Camera metadata records
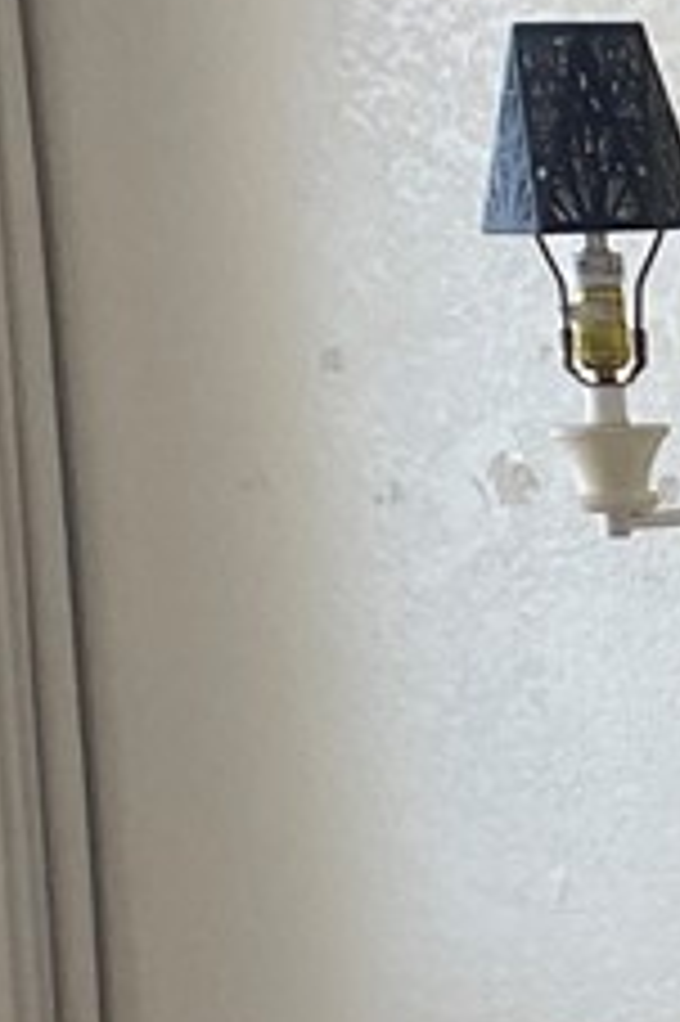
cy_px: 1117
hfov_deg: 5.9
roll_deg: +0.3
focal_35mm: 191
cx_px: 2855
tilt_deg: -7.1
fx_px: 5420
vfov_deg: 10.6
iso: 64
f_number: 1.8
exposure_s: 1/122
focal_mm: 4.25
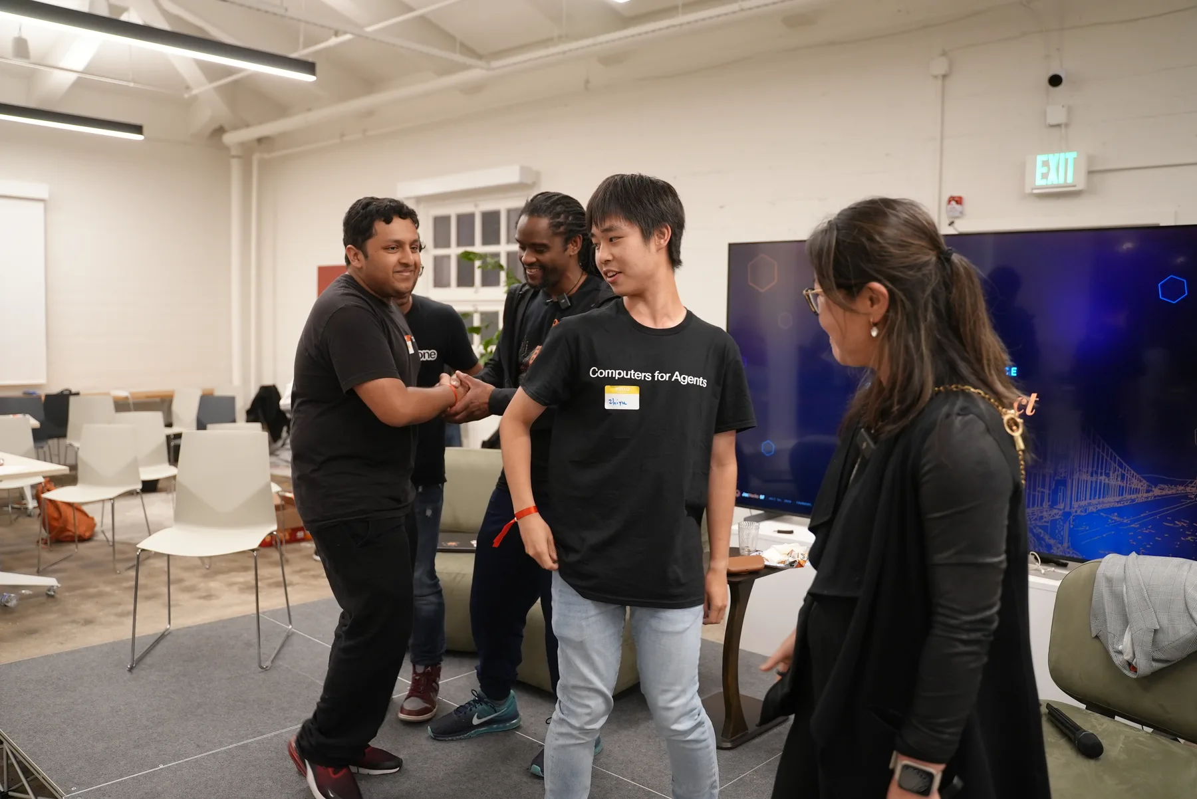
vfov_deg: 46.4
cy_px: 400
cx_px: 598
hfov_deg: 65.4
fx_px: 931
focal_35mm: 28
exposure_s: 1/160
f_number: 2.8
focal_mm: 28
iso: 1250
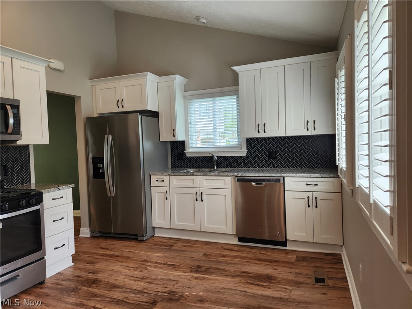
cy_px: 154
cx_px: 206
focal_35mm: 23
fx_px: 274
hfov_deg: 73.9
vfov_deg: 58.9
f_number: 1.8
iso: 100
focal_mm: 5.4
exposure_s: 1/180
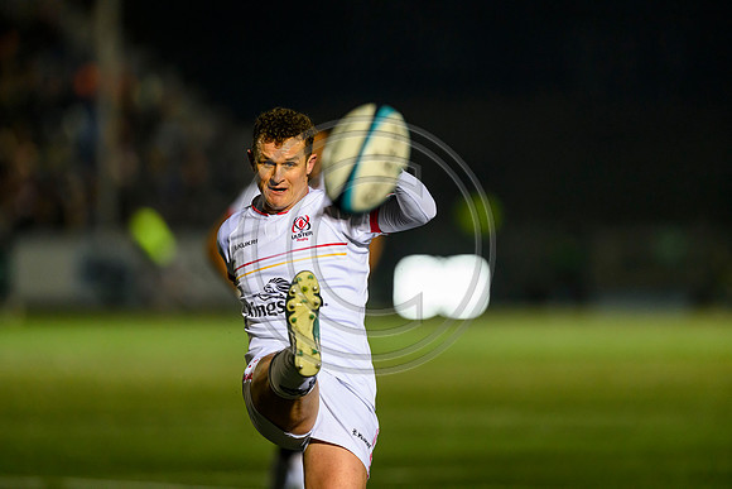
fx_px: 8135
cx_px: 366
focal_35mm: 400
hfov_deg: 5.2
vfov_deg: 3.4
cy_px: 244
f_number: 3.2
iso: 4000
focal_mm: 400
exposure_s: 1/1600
...
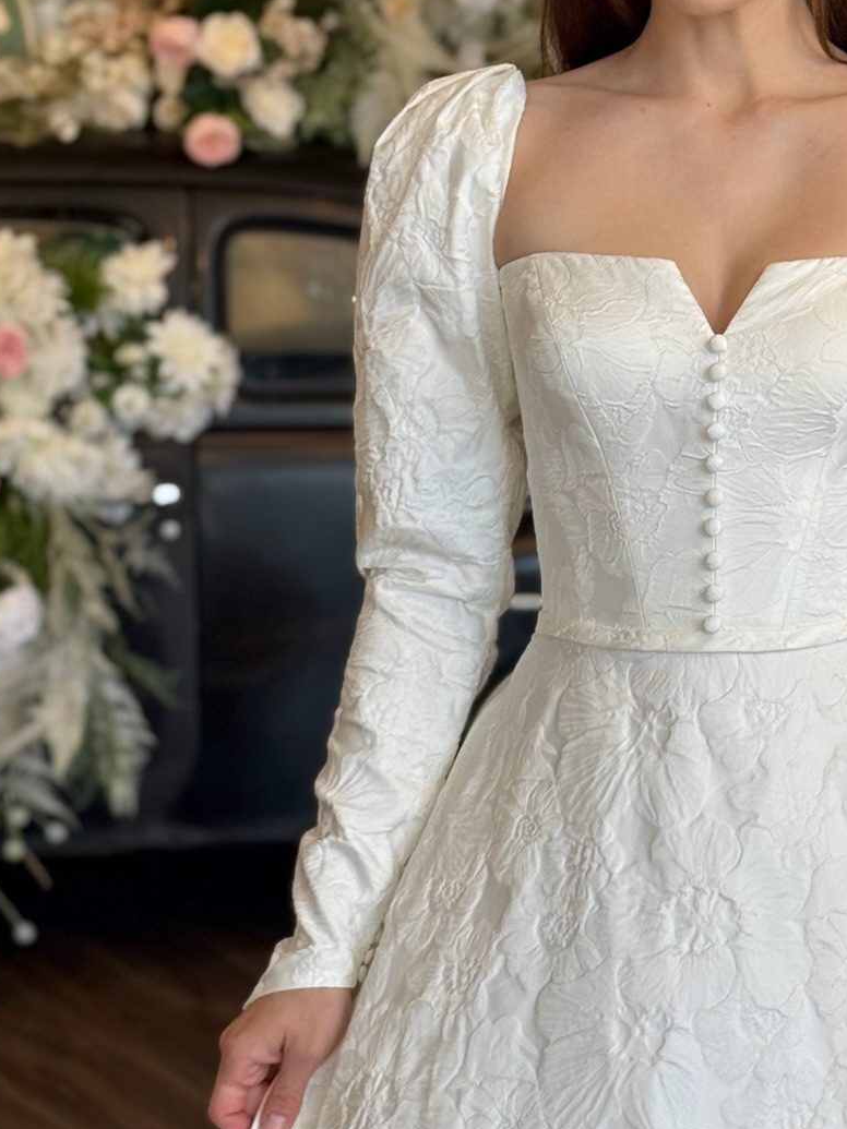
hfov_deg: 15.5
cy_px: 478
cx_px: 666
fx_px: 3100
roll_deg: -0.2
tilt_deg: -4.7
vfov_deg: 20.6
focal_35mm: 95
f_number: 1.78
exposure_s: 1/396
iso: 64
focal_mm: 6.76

• Your task: Once the line with "cx_px: 2855" is found above, transcribe each line from it through the line with "exposure_s: 1/1600", exactly, and omit the pictures.

• Answer for this exercise:
cx_px: 2855
tilt_deg: -7.1
fx_px: 5420
vfov_deg: 10.6
iso: 64
f_number: 1.8
exposure_s: 1/122
focal_mm: 4.25
vfov_deg: 46.4
cy_px: 400
cx_px: 598
hfov_deg: 65.4
fx_px: 931
focal_35mm: 28
exposure_s: 1/160
f_number: 2.8
focal_mm: 28
iso: 1250
cy_px: 154
cx_px: 206
focal_35mm: 23
fx_px: 274
hfov_deg: 73.9
vfov_deg: 58.9
f_number: 1.8
iso: 100
focal_mm: 5.4
exposure_s: 1/180
fx_px: 8135
cx_px: 366
focal_35mm: 400
hfov_deg: 5.2
vfov_deg: 3.4
cy_px: 244
f_number: 3.2
iso: 4000
focal_mm: 400
exposure_s: 1/1600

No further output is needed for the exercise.